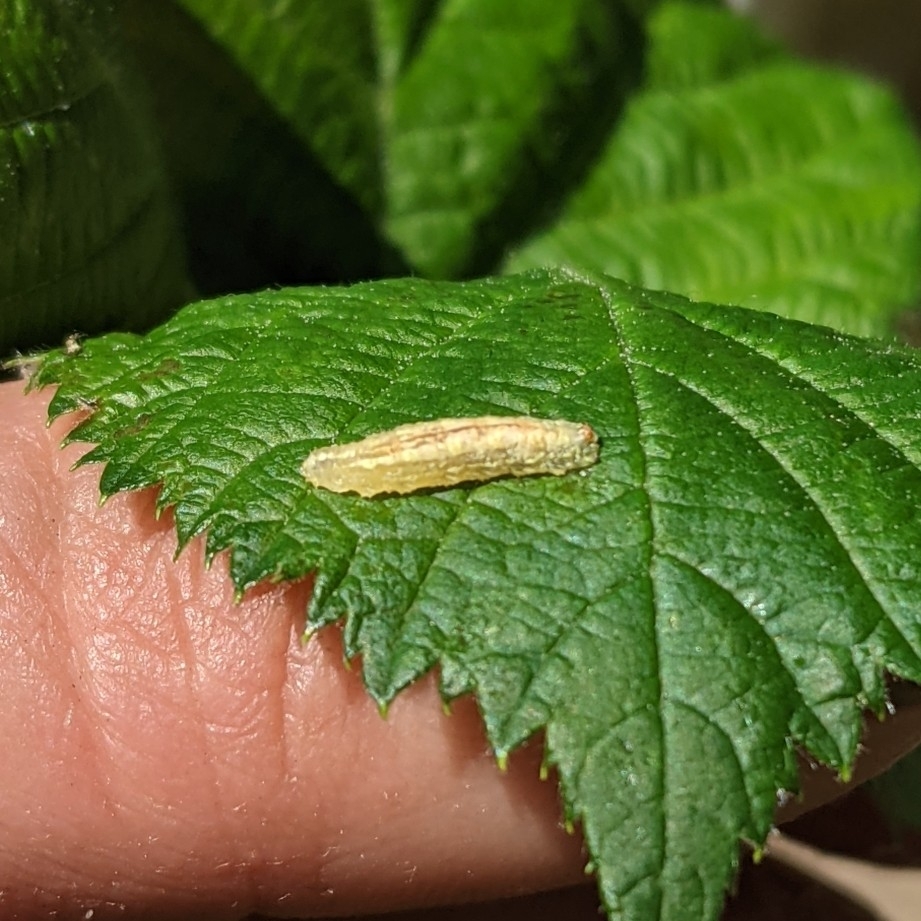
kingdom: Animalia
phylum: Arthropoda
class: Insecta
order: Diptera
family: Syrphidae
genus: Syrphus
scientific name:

===============

*Written task*
Rewrite the lines of every entry with "scientific name" replaced by "species" and everything else unchanged, and leave the pictures out.

*Output for this task*
kingdom: Animalia
phylum: Arthropoda
class: Insecta
order: Diptera
family: Syrphidae
genus: Syrphus
species:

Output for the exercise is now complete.